Personal information
- Full name: Sheikh Basharat Hassan
- Born: 24 March 1944 (age 82) Nairobi, Kenya
- Nickname: Basher
- Batting: Right-handed
- Bowling: Right-arm medium
- Role: Occasional wicketkeeper

Domestic team information
- 1966–1985: Nottinghamshire

Career statistics
| Competition | First-class | List A |
| Matches | 332 | 285 |
| Runs scored | 14,394 | 6,842 |
| Batting average | 29.07 | 28.04 |
| 100s/50s | 15/83 | 4/36 |
| Top score | 182* | 120* |
| Balls bowled | 847 | 142 |
| Wickets | 6 | 5 |
| Bowling average | 67.83 | 30.20 |
| 5 wickets in innings | 0 | 0 |
| 10 wickets in match | 0 | 0 |
| Best bowling | 3/33 | 3/20 |
| Catches/stumpings | 310/1 | 121/3 |
- Source: Cricinfo, 1 November 2010

= Basher Hassan =

Kenyan cricketer

Sheikh Basharat "Basher" Hassan (born 24 March 1944) is a retired Kenyan first-class cricketer who played for Nottinghamshire County Cricket Club from 1966 to 1985. A right-handed batsman, he made 14,394 runs at an average of 29.07.

==Biography==
After playing club cricket in Kenya, Hassan made his first-class debut for an East African Invitation XI against the Marylebone Cricket Club in 1963. He moved to England and made his debut for Nottinghamshire in 1966 against Oxford University whilst serving the then mandatory period of qualification. Having made 579 runs in 1967 he was forced to sit out the 1968 season when Gary Sobers was engaged. Initially a wicketkeeper, he developed as an opening batsman although he occasionally kept wicket in List A cricket. He was a notable fieldsman; in 1971 Wisden said that "his brilliance in the covers stamped him as one of the outstanding men in this position in the country" and that his team-mates were "fired by the example of the enthusiastic Hassan".
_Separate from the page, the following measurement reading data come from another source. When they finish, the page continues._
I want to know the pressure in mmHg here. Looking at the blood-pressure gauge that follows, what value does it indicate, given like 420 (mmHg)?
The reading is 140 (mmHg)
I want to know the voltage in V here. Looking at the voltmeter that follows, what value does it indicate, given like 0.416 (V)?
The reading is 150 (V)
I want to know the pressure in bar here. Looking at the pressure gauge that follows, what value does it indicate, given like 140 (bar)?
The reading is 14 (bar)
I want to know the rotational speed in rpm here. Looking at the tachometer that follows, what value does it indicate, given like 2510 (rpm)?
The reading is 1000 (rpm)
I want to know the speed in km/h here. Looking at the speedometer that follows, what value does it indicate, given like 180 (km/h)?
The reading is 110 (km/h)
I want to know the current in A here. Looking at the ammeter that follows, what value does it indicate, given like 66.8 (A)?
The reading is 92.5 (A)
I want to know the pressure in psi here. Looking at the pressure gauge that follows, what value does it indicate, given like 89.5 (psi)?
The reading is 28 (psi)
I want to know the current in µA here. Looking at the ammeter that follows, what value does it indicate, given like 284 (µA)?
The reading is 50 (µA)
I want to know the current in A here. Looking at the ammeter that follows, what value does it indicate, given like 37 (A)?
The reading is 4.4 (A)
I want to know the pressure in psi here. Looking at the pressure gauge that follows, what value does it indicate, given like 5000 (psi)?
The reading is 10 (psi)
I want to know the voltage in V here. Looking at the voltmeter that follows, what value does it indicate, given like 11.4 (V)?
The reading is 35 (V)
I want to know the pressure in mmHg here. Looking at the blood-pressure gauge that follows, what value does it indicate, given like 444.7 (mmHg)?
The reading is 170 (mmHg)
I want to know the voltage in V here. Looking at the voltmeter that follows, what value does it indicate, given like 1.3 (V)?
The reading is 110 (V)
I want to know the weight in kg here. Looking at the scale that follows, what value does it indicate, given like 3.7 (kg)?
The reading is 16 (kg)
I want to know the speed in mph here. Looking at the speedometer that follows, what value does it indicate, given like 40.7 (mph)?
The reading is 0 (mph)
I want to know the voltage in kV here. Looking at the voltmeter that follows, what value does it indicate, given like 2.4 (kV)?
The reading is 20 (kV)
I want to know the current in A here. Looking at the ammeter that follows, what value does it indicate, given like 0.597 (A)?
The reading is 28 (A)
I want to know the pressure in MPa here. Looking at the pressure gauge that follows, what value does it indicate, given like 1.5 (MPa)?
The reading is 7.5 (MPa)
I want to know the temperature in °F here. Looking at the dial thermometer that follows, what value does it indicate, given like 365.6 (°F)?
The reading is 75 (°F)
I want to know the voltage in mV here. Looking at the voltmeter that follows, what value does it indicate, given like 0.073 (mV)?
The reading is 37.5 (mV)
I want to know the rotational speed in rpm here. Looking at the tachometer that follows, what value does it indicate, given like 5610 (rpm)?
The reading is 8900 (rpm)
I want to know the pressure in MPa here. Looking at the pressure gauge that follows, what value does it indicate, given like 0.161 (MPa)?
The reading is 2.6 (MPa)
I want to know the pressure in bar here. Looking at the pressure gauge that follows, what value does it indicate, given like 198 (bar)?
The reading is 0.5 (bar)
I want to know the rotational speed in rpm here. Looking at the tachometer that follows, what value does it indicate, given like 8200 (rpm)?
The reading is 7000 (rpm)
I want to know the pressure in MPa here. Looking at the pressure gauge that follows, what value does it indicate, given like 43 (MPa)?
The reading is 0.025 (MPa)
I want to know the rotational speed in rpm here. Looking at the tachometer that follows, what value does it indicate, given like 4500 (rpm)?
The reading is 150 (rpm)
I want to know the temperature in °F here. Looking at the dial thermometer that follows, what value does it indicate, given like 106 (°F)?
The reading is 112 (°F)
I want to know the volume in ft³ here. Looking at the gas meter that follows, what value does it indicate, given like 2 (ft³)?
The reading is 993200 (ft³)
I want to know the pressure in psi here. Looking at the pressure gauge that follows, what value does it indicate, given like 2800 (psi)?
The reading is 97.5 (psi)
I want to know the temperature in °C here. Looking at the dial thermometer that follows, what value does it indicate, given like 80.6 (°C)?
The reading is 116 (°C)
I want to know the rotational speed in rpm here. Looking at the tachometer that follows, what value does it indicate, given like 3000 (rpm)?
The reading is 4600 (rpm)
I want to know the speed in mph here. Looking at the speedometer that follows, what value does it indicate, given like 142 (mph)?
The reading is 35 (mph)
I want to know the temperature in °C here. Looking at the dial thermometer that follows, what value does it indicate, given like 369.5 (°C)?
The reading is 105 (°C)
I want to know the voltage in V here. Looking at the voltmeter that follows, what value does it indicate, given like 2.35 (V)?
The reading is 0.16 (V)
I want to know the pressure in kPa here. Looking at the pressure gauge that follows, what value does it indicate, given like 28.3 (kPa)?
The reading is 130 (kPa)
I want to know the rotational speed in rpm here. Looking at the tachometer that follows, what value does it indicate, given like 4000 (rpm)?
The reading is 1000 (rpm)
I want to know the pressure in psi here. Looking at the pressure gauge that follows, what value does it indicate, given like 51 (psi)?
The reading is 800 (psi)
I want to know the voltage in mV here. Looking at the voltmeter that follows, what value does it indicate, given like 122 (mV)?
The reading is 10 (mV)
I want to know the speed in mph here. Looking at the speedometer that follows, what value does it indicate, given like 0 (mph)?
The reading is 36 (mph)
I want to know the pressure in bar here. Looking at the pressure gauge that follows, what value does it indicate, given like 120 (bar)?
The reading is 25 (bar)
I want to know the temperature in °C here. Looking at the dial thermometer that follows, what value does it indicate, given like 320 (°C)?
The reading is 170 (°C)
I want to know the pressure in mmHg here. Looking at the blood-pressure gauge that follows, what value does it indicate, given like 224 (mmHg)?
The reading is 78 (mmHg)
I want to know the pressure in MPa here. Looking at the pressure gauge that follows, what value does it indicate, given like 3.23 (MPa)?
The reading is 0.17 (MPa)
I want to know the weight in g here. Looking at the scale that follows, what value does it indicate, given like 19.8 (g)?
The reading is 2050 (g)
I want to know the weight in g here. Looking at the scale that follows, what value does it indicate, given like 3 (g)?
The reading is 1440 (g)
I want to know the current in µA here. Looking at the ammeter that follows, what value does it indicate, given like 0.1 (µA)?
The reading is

He became a regular member of the Nottinghamshire first team in 1969 and scored 1,000 runs in a season on five occasions and scored fifteen centuries. His highest score was 182 not out against Gloucestershire in 1977. In List A matches his highest was 120 not out against Warwickshire in 1981.

He was notably omitted from the East Africa team (which included Kenya the country of his birth) selected to play in the inaugural Cricket World Cup in 1975. Despite his experience in first-class cricket he was overlooked likely as selectors supposedly made a point of picking players that were currently living and playing in East Africa.

He was 12th man for England in a Test in 1985 at Trent Bridge during the Ashes series after which he retired from county cricket. He was for some years the Nottinghamshire Development Manager.